From the Bank to the Fund, the owners of the neoliberal philosophy have been apologizing to Africa for wrong policy prescriptions. But Mr. Alan Greenspan is white, powerful, and very American. It wouldn’t do for Mr. Atiku Abubabakar to envisage running the affairs of 180 million Africans without the say-so and blessing of such an illustrious American instructor.
Enter my aburo, Mr. Tolu Ogunlesi, a Special Assistant to the President on social media. In a presidential media team peopled with appalling and reprehensible characters such as Femi Adesina and Lauretta Onochie, Mr. Ogunlesi has been a shining star. He has no choice. He is from my constituency, literature and the arts. He is a writer who knows that there are too many of us who unrelentingly expect the highest standards of him.

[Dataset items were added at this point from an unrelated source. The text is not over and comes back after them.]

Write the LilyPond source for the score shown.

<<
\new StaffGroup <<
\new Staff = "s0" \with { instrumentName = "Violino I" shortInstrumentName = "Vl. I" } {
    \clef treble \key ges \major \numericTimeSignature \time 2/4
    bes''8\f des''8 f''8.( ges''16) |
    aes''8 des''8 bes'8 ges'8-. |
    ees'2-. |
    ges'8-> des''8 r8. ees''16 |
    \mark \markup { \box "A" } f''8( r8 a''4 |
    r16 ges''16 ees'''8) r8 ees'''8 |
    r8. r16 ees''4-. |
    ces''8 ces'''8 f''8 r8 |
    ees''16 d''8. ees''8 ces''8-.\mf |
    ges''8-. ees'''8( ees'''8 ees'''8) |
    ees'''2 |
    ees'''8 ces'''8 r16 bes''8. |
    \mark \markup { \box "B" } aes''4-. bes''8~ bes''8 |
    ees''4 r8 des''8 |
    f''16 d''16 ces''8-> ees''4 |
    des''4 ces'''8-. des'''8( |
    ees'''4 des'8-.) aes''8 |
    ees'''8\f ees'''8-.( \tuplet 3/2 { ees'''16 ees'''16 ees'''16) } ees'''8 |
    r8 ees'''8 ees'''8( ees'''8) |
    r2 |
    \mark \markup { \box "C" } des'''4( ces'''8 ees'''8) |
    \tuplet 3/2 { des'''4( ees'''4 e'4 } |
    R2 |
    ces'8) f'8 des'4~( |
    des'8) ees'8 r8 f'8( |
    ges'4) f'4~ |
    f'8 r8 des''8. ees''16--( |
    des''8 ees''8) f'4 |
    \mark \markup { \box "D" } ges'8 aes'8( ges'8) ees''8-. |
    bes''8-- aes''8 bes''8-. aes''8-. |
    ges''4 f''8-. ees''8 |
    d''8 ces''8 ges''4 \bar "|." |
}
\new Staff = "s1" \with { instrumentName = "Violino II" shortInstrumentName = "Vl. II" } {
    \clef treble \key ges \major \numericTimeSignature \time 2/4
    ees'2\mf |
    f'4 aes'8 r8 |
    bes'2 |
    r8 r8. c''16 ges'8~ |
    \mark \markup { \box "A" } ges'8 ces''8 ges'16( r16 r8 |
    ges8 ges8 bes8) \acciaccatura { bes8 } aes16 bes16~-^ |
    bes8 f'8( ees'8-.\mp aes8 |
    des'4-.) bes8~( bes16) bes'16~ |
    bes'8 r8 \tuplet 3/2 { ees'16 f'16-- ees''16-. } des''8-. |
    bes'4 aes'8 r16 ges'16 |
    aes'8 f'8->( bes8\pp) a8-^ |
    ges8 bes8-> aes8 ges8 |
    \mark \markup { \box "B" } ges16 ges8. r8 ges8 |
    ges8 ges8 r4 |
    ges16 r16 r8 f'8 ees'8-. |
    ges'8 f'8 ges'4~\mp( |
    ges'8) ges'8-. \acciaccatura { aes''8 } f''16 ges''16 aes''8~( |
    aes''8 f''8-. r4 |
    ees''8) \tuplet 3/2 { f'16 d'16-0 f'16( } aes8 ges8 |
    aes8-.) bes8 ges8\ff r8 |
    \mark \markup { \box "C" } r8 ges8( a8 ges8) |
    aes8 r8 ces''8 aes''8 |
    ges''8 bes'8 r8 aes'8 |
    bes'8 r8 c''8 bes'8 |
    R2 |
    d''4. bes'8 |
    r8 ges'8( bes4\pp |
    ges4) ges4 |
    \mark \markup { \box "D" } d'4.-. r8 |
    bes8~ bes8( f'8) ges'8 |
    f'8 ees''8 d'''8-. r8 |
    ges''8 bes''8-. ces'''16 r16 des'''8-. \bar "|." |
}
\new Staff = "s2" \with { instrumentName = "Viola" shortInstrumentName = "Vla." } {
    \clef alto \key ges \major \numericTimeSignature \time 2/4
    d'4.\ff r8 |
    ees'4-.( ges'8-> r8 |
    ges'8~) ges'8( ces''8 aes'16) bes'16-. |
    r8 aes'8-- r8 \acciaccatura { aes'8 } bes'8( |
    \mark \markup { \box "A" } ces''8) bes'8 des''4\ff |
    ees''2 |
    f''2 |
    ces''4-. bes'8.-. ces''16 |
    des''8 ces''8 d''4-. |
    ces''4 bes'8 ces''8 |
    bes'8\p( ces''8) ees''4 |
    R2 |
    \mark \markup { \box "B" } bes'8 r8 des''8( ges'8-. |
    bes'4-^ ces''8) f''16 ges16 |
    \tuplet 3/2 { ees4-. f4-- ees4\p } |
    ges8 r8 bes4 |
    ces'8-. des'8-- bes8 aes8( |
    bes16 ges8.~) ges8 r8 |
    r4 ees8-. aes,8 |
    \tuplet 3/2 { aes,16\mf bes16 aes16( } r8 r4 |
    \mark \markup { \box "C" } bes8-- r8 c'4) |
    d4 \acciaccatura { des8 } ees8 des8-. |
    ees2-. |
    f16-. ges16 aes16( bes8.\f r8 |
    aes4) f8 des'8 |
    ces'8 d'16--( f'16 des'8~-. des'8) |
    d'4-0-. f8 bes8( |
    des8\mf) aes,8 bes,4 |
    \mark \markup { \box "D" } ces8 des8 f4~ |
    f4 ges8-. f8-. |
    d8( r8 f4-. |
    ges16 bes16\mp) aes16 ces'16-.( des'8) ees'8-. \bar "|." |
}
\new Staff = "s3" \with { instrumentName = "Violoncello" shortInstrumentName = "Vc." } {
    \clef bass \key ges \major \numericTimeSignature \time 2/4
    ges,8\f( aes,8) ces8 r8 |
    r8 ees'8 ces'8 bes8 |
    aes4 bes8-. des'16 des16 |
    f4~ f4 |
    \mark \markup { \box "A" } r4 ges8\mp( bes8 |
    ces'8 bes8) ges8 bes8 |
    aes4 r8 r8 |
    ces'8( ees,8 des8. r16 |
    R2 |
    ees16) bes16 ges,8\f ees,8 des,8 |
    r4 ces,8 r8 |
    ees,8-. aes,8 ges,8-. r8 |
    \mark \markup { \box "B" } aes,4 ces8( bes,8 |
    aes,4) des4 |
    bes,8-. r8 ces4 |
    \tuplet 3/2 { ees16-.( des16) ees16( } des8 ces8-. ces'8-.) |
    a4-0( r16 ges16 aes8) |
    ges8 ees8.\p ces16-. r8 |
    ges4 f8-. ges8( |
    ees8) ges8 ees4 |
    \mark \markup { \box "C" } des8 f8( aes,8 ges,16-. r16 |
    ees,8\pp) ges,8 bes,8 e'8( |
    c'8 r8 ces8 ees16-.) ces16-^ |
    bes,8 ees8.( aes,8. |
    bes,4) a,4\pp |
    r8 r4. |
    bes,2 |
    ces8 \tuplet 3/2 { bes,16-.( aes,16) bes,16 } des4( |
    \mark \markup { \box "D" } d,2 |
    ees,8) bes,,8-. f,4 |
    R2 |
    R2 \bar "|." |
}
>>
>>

So far, he has been an excellent Ambassador of my constituency.
However, he is still drinking that water they drink when they get to the Villa so one must expect mild effects. Thus, during the week that everybody in Abuja seemed to have caught the bug of genuflection to American masters, Tolu gleefully shared a video of the American Ambassador to Nigeria, Mr. Stuart Symington, lecturing a smitten Nigerian audience on the advantages of not stealing the money. Tolu, it bears repeating, comes from literature and has read very widely in a branch of knowledge we call “postcolonial theory and discourses”.
Unlike President Buhari and M. Atiku Abubakar, Tolu Ogunlesi has no excuse of ignorance and should know that an Ambassador representing one of the most corrupt American presidents in history, whose Foundation has just been closed for unbridled corruption, should not be lecturing in Nigeria about how and why not to steal the money. This is not denying our issues and our problems. It is just that not every mouth is accredited to run errands into our lives and issues. From President Buhari to Atiku Abubakar to Tolu Ogunlesi, last week saw the most consistent performances of submission to America, King of Nigeria, by the Nigerian elite. Hopefully, we will see less of that as people educate themselves on the significance of optics.